Foreclosure stay can be broadly interpreted, 2nd Circuit affirms
The U.S. Court of Appeals for the Second Circuit on Wednesday affirmed foreclosure restrictions applied to a limited liability company that owned a property because a resident who had filed a bankruptcy petition held a majority interest in the LLC.
In the case, Bayview Loan Servicing v. Eileen Fogarty, the appeals court found that the mortgage company “willfully” violated an automatic foreclosure stay by proceeding despite its awareness of the petition. (Attempts to reach a legal representative for Bayview had been unsuccessful at the time of this writing.)
The case is a reminder that the courts tend to take an expansive view on bankruptcy-related restrictions to foreclosure, said Stephen Newman, a partner in Stroock & Stroock & Lavan’s financial services litigation, regulation and enforcement group.
“This is yet another message from the courts to the effect of: ‘If there’s a bankruptcy anywhere near the transaction, file a formal motion to lift the automatic stay,’” Newman said in an email.
Fogarty had filed the bankruptcy petition after Bayview had obtained a judgment that allowed it to proceed with a foreclosure sale. She then notified the servicer “that, in her view, proceeding with the foreclosure sale would violate the automatic stay,” according to court documents.
While the petition “may well have been filed in good faith,” its existence did risk “inconvenience and disruption to the court-ordered sale,” and that was an understandable concern for the servicer, the court said.
However, although the mortgage company could have addressed that concern through other means if it led to an “inequitable” situation, it didn’t, according to the court.

§ **DATA TO EXAMINE**
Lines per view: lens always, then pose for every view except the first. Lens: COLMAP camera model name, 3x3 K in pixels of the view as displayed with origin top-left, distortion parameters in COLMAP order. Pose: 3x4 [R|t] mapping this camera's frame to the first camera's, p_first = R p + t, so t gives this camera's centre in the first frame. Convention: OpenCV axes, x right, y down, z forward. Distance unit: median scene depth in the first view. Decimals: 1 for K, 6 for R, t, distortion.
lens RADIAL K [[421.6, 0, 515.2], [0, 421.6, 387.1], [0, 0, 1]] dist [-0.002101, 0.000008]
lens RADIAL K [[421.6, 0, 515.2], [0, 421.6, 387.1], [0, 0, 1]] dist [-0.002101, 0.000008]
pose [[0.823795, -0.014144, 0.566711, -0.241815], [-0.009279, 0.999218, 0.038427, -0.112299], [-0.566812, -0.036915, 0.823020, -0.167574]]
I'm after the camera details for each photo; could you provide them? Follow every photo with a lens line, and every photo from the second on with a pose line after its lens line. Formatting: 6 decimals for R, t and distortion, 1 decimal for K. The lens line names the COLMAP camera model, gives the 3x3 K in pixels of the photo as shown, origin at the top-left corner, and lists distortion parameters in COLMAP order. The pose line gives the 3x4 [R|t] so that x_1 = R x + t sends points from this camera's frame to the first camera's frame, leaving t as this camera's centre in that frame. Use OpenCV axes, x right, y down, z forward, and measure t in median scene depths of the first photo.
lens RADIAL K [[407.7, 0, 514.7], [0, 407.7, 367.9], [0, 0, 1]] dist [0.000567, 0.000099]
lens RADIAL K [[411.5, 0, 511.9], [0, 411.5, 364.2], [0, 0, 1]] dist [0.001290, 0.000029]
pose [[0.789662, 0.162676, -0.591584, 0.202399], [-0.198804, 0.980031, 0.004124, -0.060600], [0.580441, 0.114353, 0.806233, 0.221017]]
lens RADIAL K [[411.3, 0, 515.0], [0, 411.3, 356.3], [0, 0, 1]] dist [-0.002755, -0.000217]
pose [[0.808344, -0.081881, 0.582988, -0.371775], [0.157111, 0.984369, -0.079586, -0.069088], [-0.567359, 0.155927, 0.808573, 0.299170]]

§ **ASSIGNMENT A**
From the foreclosure-stay article, extract the passage that begins at the words "In the case, Bayview" and stops after the words "in an email.".
§ **ASSIGNMENT B**
In the foreclosure-stay article, what position does Stephen Newman hold?
§ **ASSIGNMENT C**
Carry on the foreclosure-stay article from the point where it stops.

§ **WRITTEN REPLY A**
In the case, Bayview Loan Servicing v. Eileen Fogarty, the appeals court found that the mortgage company “willfully” violated an automatic foreclosure stay by proceeding despite its awareness of the petition. (Attempts to reach a legal representative for Bayview had been unsuccessful at the time of this writing.)
The case is a reminder that the courts tend to take an expansive view on bankruptcy-related restrictions to foreclosure, said Stephen Newman, a partner in Stroock & Stroock & Lavan’s financial services litigation, regulation and enforcement group.
“This is yet another message from the courts to the effect of: ‘If there’s a bankruptcy anywhere near the transaction, file a formal motion to lift the automatic stay,’” Newman said in an email.

§ **WRITTEN REPLY B**
He is a partner in Stroock & Stroock & Lavan's financial services litigation, regulation and enforcement group.

§ **WRITTEN REPLY C**
“Here, Bayview did not avail itself of that means. Accordingly, we must conclude that Bayview violated the automatic stay when it proceeded with the sale after Fogarty filed her bankruptcy petition,” the appeals court said.
This suggests that “the safest source of action is to ask the court for relief from [a] stay even…when it’s believed that the bankruptcy case isn’t filed in good faith,” said Newman.
Overall, delinquency rates have been historically low, but foreclosure activity has increased from a year ago as pandemic-related restrictions and relief have been rolled back, heightening the need to pay attention to legal requirements around the process.
Although in May the mortgage market had just a 0.33% foreclosure rate, it was 17.55% higher than 12 months earlier, according to Black Knight’s latest Mortgage Monitor report. Also, a rising share of the small number of borrowers still in the process of exiting pandemic-related forbearance are requesting modifications of loan terms due to long-term reductions in incomes. Early analyses indicate that 10% of borrowers who had payment suspensions could redefault.